A new bread loaf is rising in Athens. Over the last year, local bakers have been experimenting with heirloom wheat and ancient grains, creating new favorites from forgotten grains of the past.
The Comerian’s new 100 percent kamut loaf is already a hit, says co-owner Uwe Happek. Kamut is a wheat relative, although the longer, golden yellow grain is twice as big as the wheat. “The nice thing about kamut is it tastes good,” Happek says. “If you make a bread from something that is ancient but nobody buys it, there is no point, right?”
Following the path of ancient-grain superstar quinoa, the popularity of kamut, einkorn and spelt is gaining momentum.

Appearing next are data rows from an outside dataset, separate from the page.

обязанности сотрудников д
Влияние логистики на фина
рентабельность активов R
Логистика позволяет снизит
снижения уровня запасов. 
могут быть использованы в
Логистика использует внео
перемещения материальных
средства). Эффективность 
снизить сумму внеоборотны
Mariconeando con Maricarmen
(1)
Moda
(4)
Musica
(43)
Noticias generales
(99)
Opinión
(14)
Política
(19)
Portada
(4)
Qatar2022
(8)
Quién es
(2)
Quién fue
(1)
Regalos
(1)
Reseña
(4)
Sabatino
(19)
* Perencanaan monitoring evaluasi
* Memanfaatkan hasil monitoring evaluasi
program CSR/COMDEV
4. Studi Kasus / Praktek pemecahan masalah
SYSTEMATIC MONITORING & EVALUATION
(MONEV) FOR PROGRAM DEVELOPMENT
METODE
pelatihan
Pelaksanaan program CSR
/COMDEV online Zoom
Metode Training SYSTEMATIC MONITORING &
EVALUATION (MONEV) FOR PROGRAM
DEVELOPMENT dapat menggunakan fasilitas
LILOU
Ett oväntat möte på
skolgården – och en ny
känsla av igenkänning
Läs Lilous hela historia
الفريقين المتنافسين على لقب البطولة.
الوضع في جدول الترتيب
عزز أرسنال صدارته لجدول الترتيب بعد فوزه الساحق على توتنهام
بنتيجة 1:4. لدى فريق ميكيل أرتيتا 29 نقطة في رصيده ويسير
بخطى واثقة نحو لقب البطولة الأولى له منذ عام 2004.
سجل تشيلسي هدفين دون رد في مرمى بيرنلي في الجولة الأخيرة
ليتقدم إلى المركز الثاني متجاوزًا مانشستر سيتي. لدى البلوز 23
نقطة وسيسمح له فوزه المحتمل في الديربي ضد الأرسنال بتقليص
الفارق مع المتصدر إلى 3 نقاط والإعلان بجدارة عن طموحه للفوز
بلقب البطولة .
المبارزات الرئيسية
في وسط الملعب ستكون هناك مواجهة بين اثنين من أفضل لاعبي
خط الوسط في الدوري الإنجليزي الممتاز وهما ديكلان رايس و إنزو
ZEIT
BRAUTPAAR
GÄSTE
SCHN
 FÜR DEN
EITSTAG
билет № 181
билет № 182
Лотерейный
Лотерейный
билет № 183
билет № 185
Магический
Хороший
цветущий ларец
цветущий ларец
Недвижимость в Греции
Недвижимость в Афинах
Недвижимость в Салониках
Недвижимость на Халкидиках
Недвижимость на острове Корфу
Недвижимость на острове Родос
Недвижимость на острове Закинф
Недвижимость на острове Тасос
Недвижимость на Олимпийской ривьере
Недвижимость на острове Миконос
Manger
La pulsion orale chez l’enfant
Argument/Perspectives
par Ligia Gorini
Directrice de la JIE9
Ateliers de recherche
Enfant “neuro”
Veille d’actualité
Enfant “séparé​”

Independent Baking Co.’s Thom Leonard uses three colors of quinoa and spelt in his multigrain bread. “I think it’s important to have more diversity in our diet, and bread’s an easy way to do it,” says Leonard.
Leonard’s multigrain loaf also showcases a locally grown and milled heirloom wheat variety called Turkey Red. Heirloom wheat varieties are found outside today’s commercial seed market. They are the traditional varieties we used to grow before industrialized agriculture.
“You know in the song ‘America the Beautiful,’ we talk about amber waves of grain? That was not written about modern wheat,” says Leonard. Rather than sway in the wind, the shorter modern wheat stalks only nod.
Heirloom varieties are typically passed down farmer-to-farmer through generations, and unlike modern hybridized grains, heirloom wheat varieties haven’t been manipulated. “They are the way they’ve been since day one,” says Nathan Brett, co-owner and manager at DaySpring Farms in Danielsville, where he grows the Turkey Red.
Leonard first approached DaySpring Farms about growing Turkey Red, says Brett, so they planted a test plot in fall 2015. Based on the success of that crop, they produced around eight acres of the heirloom wheat this year. DaySpring distributes Turkey Red wheat berries to Independent and The Comerian and produces a milled flour for direct sale to customers.
Brett has received positive feedback about the heirloom wheat. Some customers insist that the unmanipulated grain is easier to digest. Others just love the flavor. That’s the characteristic Leonard favors, and Brett, too. “The Turkey Red that we harvested this year has this extra malty, caramel richness to it that I have not really noticed in what we grew last year or even the grain I’ve milled for other people,” Brett says.
Heirloom varieties require less chemical fertilizer and pesticides, and their larger root systems benefit the soil. But they have some disadvantages—namely, lower yields and high disease susceptibility.
Still, the challenges are worth it, says Brett, if customers see the value in heirloom or ancient grains. “As a culture, we’ve made a big jump over the last couple of years to being more concerned with where our food comes from,” Brett says. “We see the value of eating whole foods.”
Happek says that whether we’ve eaten a loaf made from heirloom or ancient grains before, we know what good bread tastes like. Good bread, any baker will tell you, takes time. Almost every bread The Comerian produces must rise overnight, and some even require a 14-hour bake.
Rediscovering traditional bread grains and baking techniques, says Happek, reminds us how good bread used to be and can be now. As local bakers continue to experiment with new grains—spelt is the next on the list for The Comerian—Happek hopes the community continues to embrace new products.